Ethanol production demands 500 million bushels of corn


    With three new plants in November, annual corn demand for ethanol production in Nebraska passed the five hundred million bushel mark for the first time, using 37% of Nebraska's corn.
     Corn prices have remained virtually unchanged since World War II. Increased demand from ethanol production has raised average corn prices by 70% and is driving an economic resurgence in rural Nebraska.
     "Increased demand for the state's largest crop is no accident," said Todd Sneller, administrator of the Nebraska Ethanol Board. "In 1971, the legislature recognized that the huge corn surplus depressed prices and severely limited the value of the state's largest crop. The livestock industry historically purchased a third of annual production, but the rest was exported,"he said.
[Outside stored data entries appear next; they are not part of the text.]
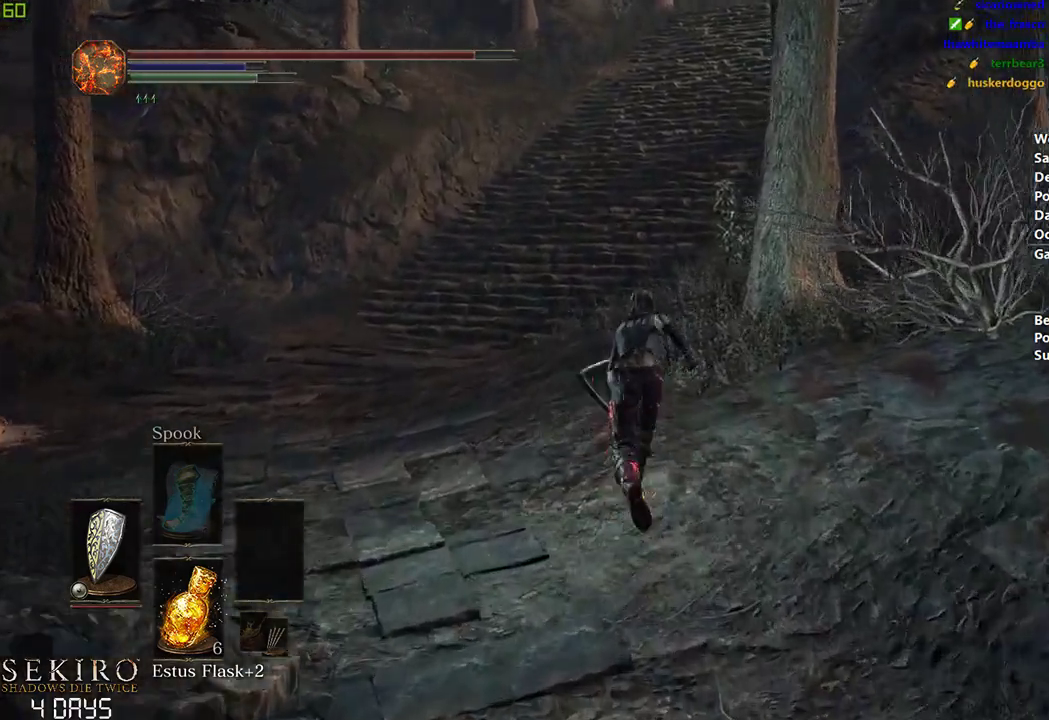
{"buttons": ["B"], "left_stick": "center", "right_stick": "center", "events": []}
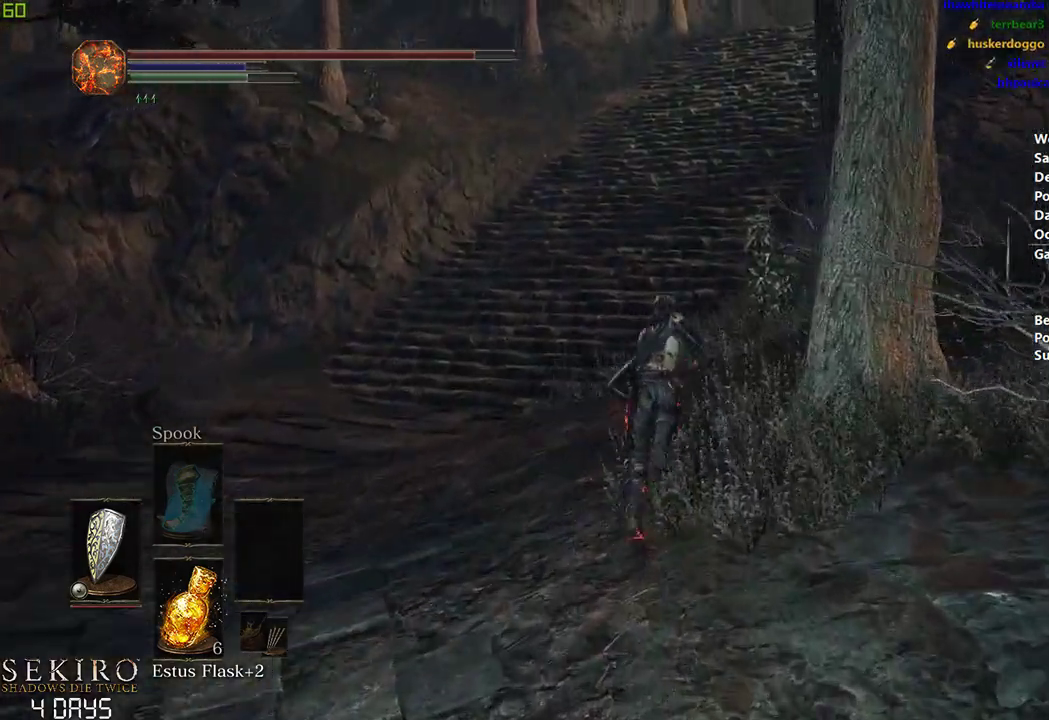
{"buttons": ["B"], "left_stick": "center", "right_stick": "center", "events": []}
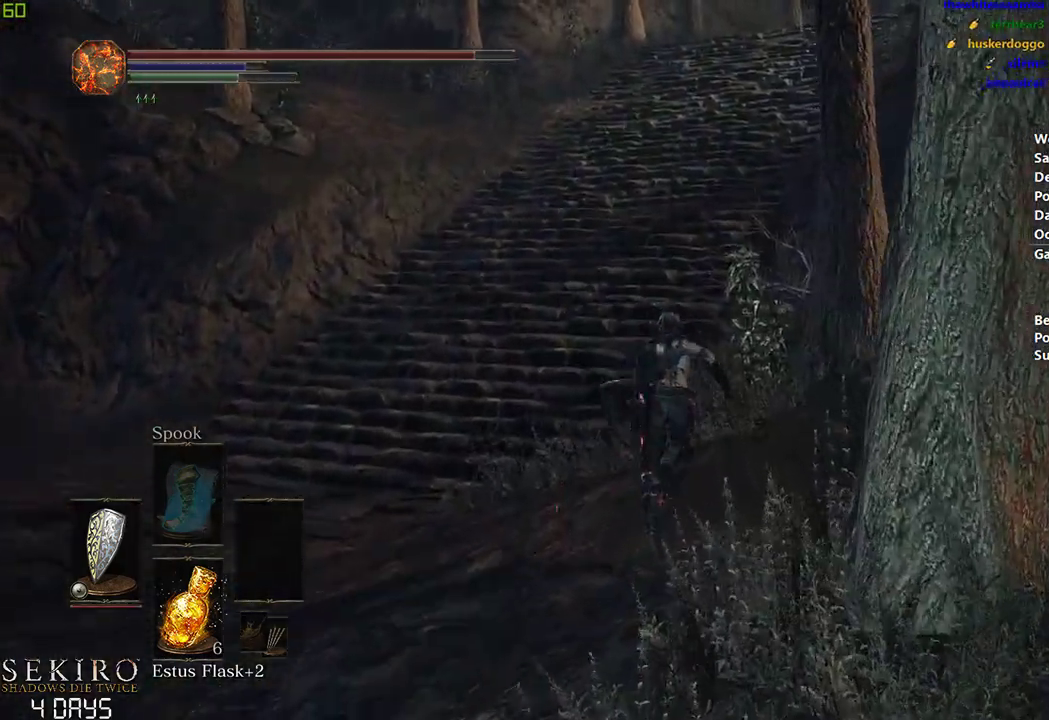
{"buttons": ["B"], "left_stick": "center", "right_stick": "center", "events": []}
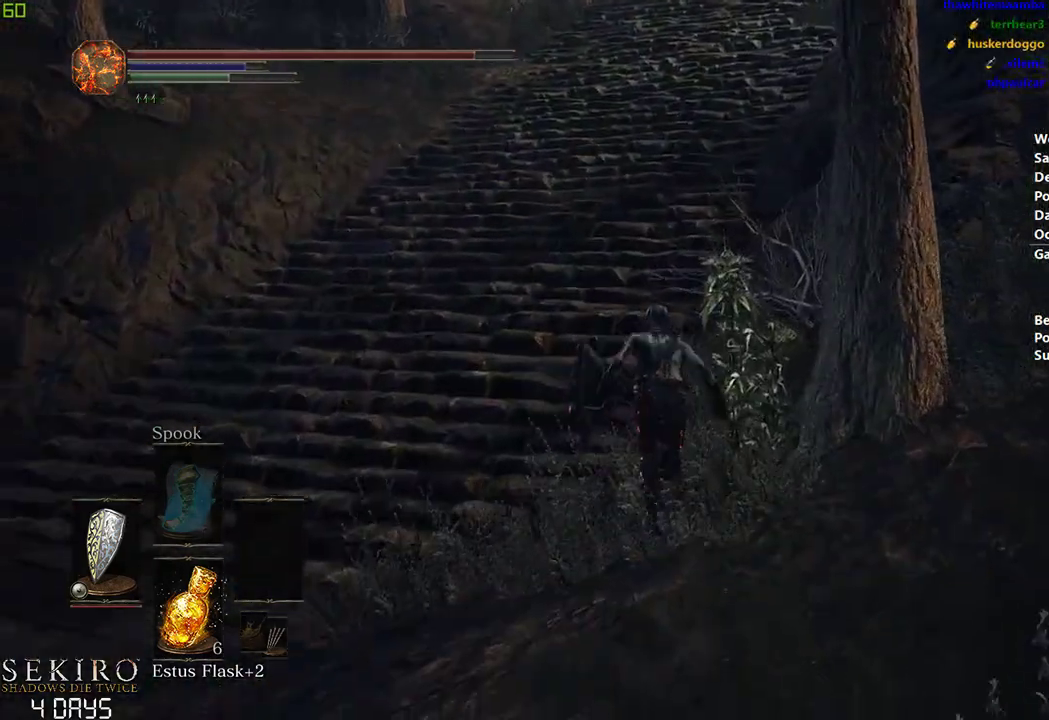
{"buttons": ["B"], "left_stick": "center", "right_stick": "center", "events": []}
     The legislature decided to increase local demand by transforming corn into liquid energy in the form of ethanol. The Nebraska Ethanol Board was created by the legislature to "cooperate with the private sector and establish a grain ethanol industry in the state."
     "Today, that ambitious directive has become a reality," Sneller said. "At current rates, Nebraska plants will use 514 million bushels of corn annually to produce 1.4 billion gallons of ethanol. By the end of 2008, Nebraska plants will process 860 million bushels into 2.3 billion gallons of ethanol. Distillers feed, a co-product of ethanol production, is widely accepted and marketed as a superior livestock feed," he said.
     National ethanol production will reach 7.5 billion gallons in 2007 and use 2.7 billion bushels of corn and other commodities. The idea that started in Nebraska is now a commercial reality nationwide and the ethanol industry is a significant part of U.S. agricultural and energy policies.